Whenever I pass a shop selling unrefined energy bars, I just can’t help but buy one. When it came to making them myself, I was shocked at how much sugar was in them. Unrefined or no, these bars may as well have been flapjacks. So, I blitzed up some dates into a purée, and got the amount of syrups down from an eye watering 200g to 75g. I think the results are delicious, and a healthy way to get your mid-afternoon sugar fix.
Clean Energy Bars (makes 12)
- Dry ingredients:
- 150g oats
- 70g rye flakes, ground to a flour in a food processor
- 170g mixed seeds eg chia sesame, sunflower, pumpkin, linseeds
- 70g flaked almonds
- 100g raisins cranberries, sultanas, or goji berries
- 2 tbsp unsalted, pistachios
- 100g chopped dates
- 100g coconut oil, melted
- 5 tbsp honey, maple or agave syrup
Preheat oven to gas mark 3/ 160’C. Line a 20cm x 20cm tin with greaseproof paper.
Lightly blizt each of the dry ingredients, except for the berries, in a food processor individually, but not too much so as to retain texture.
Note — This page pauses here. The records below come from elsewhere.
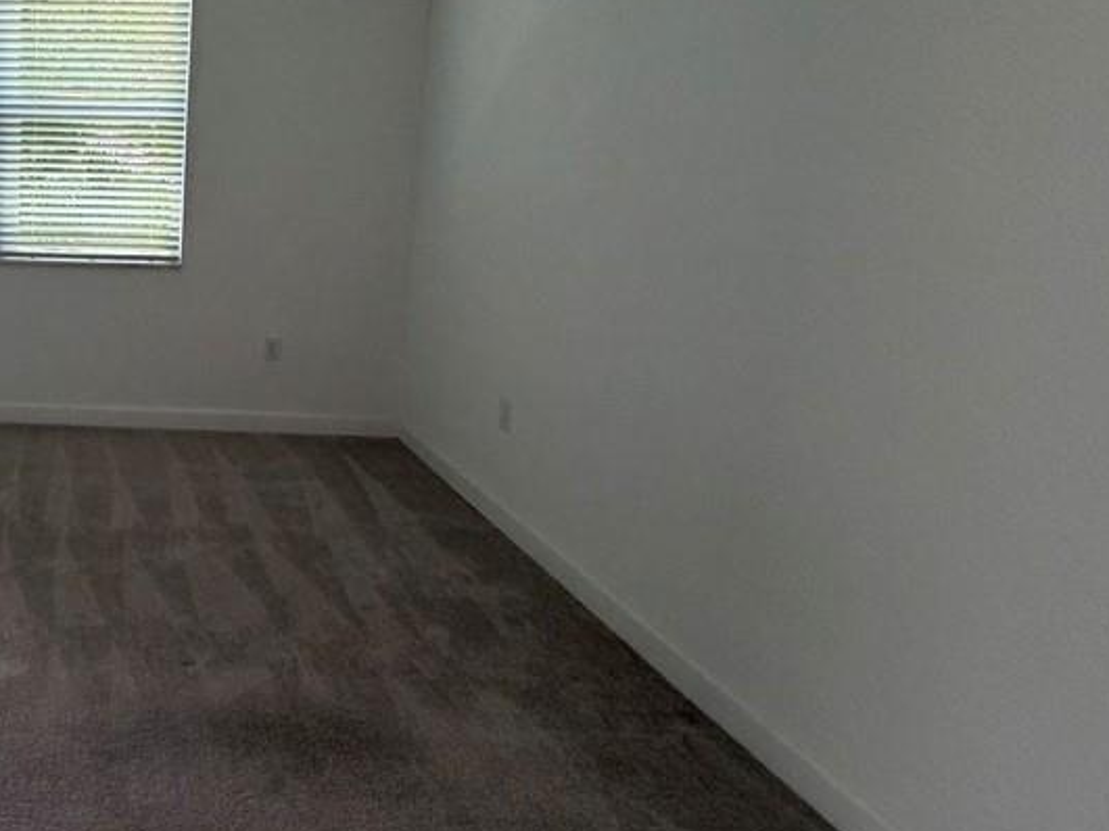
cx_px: 65
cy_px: 276
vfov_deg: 50.4
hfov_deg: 54.7
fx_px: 865
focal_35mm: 27
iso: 250
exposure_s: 1/60
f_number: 2.2
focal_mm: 2.22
Combine in a bowl and set aside.
Now purée the dates in the blender, loosening with a tablespoon or two of water. Place the date purée in a large pan over a low heat. Slowly add the coconut oil until it has mixed in. Repeat with the honey or syrup. Stir in all the dry ingredients until thoroughly combined.
Pour into the tin, smoothing and compressing the mix out. Bake for 25-35 minutes, checking to avoid the mixture browning too much. Allow to cool before removing and cutting into bars.